TinyTokenizer 0.4.1
See the version list below for details.
dotnet add package TinyTokenizer --version 0.4.1
NuGet\Install-Package TinyTokenizer -Version 0.4.1
<PackageReference Include="TinyTokenizer" Version="0.4.1" />
<PackageVersion Include="TinyTokenizer" Version="0.4.1" />
<PackageReference Include="TinyTokenizer" />
paket add TinyTokenizer --version 0.4.1
#r "nuget: TinyTokenizer, 0.4.1"
#:package TinyTokenizer@0.4.1
#addin nuget:?package=TinyTokenizer&version=0.4.1
#tool nuget:?package=TinyTokenizer&version=0.4.1
TinyTokenizer
A high-performance, zero-allocation tokenizer library for .NET 8+ with SIMD-optimized character matching.
Features
- High performance — Zero-allocation parsing with SIMD-optimized
SearchValues<char> - TinyAst — Red-green syntax tree with fluent queries, editing, and undo/redo
- Schema system — Unified configuration for tokenization + semantic node definitions
- Semantic nodes — Pattern-based AST matching (function calls, property access, etc.)

(EXERCISE 1)
Decide whether each statement below agrees with the TinyTokenizer package page. Answer yes or no for each, and quote the words of the page that decide it.
(a) The library is aimed at .NET 8 or later.
(b) The schema system configures tokenization alone.
(c) The Paket command adds version 0.4.1 of the package.

(DATA RECORDS)
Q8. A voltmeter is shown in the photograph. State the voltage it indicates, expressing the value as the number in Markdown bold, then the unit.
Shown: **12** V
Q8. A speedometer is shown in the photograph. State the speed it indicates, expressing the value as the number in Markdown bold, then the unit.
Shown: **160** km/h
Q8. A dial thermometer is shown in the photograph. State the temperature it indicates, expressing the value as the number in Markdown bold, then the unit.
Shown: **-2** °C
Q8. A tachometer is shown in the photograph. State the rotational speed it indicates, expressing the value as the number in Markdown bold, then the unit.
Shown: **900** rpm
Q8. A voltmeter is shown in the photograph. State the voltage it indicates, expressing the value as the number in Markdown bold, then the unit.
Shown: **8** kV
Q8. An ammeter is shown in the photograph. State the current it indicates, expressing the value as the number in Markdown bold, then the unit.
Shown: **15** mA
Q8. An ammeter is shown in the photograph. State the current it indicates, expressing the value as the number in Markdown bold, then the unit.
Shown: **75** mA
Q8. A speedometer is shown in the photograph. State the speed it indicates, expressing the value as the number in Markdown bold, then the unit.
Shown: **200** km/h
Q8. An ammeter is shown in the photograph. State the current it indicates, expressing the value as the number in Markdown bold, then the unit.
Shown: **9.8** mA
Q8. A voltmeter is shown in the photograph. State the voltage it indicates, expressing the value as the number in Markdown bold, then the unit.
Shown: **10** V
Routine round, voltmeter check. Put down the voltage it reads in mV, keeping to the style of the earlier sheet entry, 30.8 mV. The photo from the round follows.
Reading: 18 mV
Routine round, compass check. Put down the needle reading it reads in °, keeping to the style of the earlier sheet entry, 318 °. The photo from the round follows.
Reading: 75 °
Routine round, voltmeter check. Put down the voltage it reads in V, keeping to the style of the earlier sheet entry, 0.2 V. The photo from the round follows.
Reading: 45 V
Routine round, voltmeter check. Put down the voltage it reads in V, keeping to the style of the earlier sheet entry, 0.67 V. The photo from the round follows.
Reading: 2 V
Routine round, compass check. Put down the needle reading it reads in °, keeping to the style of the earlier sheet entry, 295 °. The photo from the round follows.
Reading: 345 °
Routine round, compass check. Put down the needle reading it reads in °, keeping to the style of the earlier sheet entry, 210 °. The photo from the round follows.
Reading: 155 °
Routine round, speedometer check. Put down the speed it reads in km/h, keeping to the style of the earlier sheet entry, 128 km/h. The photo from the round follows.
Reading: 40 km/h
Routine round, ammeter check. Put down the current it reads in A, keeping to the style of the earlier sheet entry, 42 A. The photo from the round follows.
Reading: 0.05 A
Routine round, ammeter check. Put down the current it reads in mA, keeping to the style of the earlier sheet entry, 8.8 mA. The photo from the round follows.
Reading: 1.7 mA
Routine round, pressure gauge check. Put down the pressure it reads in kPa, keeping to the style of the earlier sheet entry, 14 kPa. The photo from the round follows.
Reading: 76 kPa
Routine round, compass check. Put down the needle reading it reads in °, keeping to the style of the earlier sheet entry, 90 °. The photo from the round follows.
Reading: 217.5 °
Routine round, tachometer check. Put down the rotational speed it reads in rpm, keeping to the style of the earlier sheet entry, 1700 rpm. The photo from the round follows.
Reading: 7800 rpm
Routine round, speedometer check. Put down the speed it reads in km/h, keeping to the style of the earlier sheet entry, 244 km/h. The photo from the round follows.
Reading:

(EXERCISE 2)
Arrange the listing as a Markdown table with the columns No. and Line. Start with the first line of the listing and go on through the line with "Shown: **75** mA", leaving out blank lines.

(RESULT 1)
(a) Yes: "for .NET 8+"
(b) No: "Unified configuration for tokenization + semantic node definitions"
(c) Yes: "paket add TinyTokenizer --version 0.4.1"

(RESULT 2)
| No. | Line |
|---|---|
| 1 | Q8. A voltmeter is shown in the photograph. State the voltage it indicates, expressing the value as the number in Markdown bold, then the unit. |
| 2 | Shown: **12** V |
| 3 | Q8. A speedometer is shown in the photograph. State the speed it indicates, expressing the value as the number in Markdown bold, then the unit. |
| 4 | Shown: **160** km/h |
| 5 | Q8. A dial thermometer is shown in the photograph. State the temperature it indicates, expressing the value as the number in Markdown bold, then the unit. |
| 6 | Shown: **-2** °C |
| 7 | Q8. A tachometer is shown in the photograph. State the rotational speed it indicates, expressing the value as the number in Markdown bold, then the unit. |
| 8 | Shown: **900** rpm |
| 9 | Q8. A voltmeter is shown in the photograph. State the voltage it indicates, expressing the value as the number in Markdown bold, then the unit. |
| 10 | Shown: **8** kV |
| 11 | Q8. An ammeter is shown in the photograph. State the current it indicates, expressing the value as the number in Markdown bold, then the unit. |
| 12 | Shown: **15** mA |
| 13 | Q8. An ammeter is shown in the photograph. State the current it indicates, expressing the value as the number in Markdown bold, then the unit. |
| 14 | Shown: **75** mA |